E: “Wow, I’m a real idiot. I have a phone! I can call them to let us out. How didn’t I think of it sooner?”
She dialed Amon’s number, then Tori’s, but none of her siblings picked up.
E: “I guess the music’s too loud?”
D: “Don’t worry about it. Someone will notice our absence sooner or later. Besides, it’s not that bad down here. With you.”
Something in his tone made her glance at him. There was a soft smile on his lips and strange intensity in his eyes, glimpses of longing and angst, pleas and promises, doubts. Etta couldn’t quite put her finger on what it was she was seeing but she knew he had never looked at her like that before. Like he was lost.
She leaned in.
E: “Tell me about her. What was her name, what was she like?”

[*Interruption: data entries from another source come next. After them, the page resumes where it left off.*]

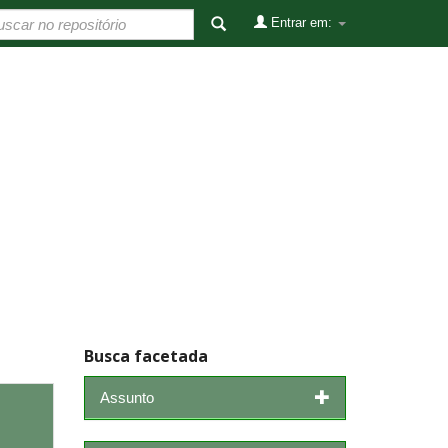
Entrar em:
Busca facetada
Assunto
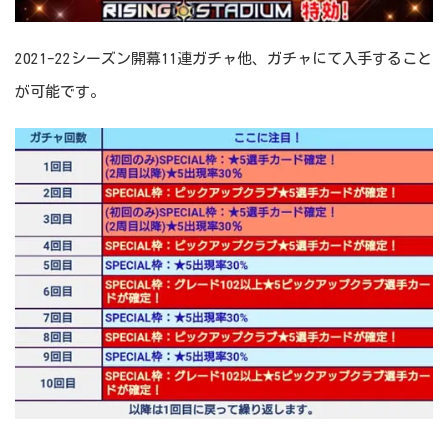
2021-22シーズン開幕11連ガチャ他、ガチャにて入手すること
が可能です。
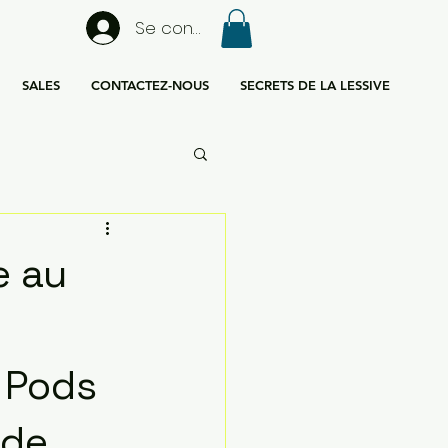
Se connecter
SALES
CONTACTEZ-NOUS
SECRETS DE LA LESSIVE
e au
r Pods
 de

D: “About Angie? Well, she was… tough. Stubborn at times. Overly independent and bossy, too. But she kinda had to be, since mother wasn’t around most of the time. Angie basically raised me on her own.”
D: “But she had another, softer side to her, you know. She was funny. Kind. Selfless and loving, very protective of family, even my mother. Oh and she was a math genius. Ridiculously smart and driven. She was… everything, I guess.”
D: “You remind me of her sometimes.”
His voice was but a whisper when he gently touched her hand.
E: “Tough and bossy, huh?”
D: “No, not that. You see, the thing about Angie was… that whenever she went, she was always the most interesting person in the room.”
D: “She had this calm, confident charm about her, that made her presence comforting and at the same time – slightly intimidating. But even to strangers, she felt like home. Like safety. “
“Just like you.”
Etta wanted to object, feeling like she was none of those things he just mentioned, when his weight shifted slightly. It brought him closer to her, so close she could feel the heat of his breath on her face. There was the look in his eyes again, intense and dreamy, that was drawing her in, hypnotizing her, until their lips met in a kiss.
Well, almost. Because in that moment, the door opened wide and hit the bed just a few inches from Etta, who, startled by the unexpected sound, jumped.
Tori: “Hey, noobs!”
Tori’s smiling face appeared seconds after that, informing them the lunch was ready and making fun of their temporary prison. Etta tried her best to act innocent, wondering how much her sister saw.
She got her answer as they were leaving the basement together.
T: “Just… be careful, okay? He’s got quite a reputation and he’s got it for a reason, you know. Whatever he told you, he probably…”
But Etta’s mind was already miles away. She was too astonished by to pay attention to such mundane things as words of advice. She didn’t need those where she was – on cloud nine.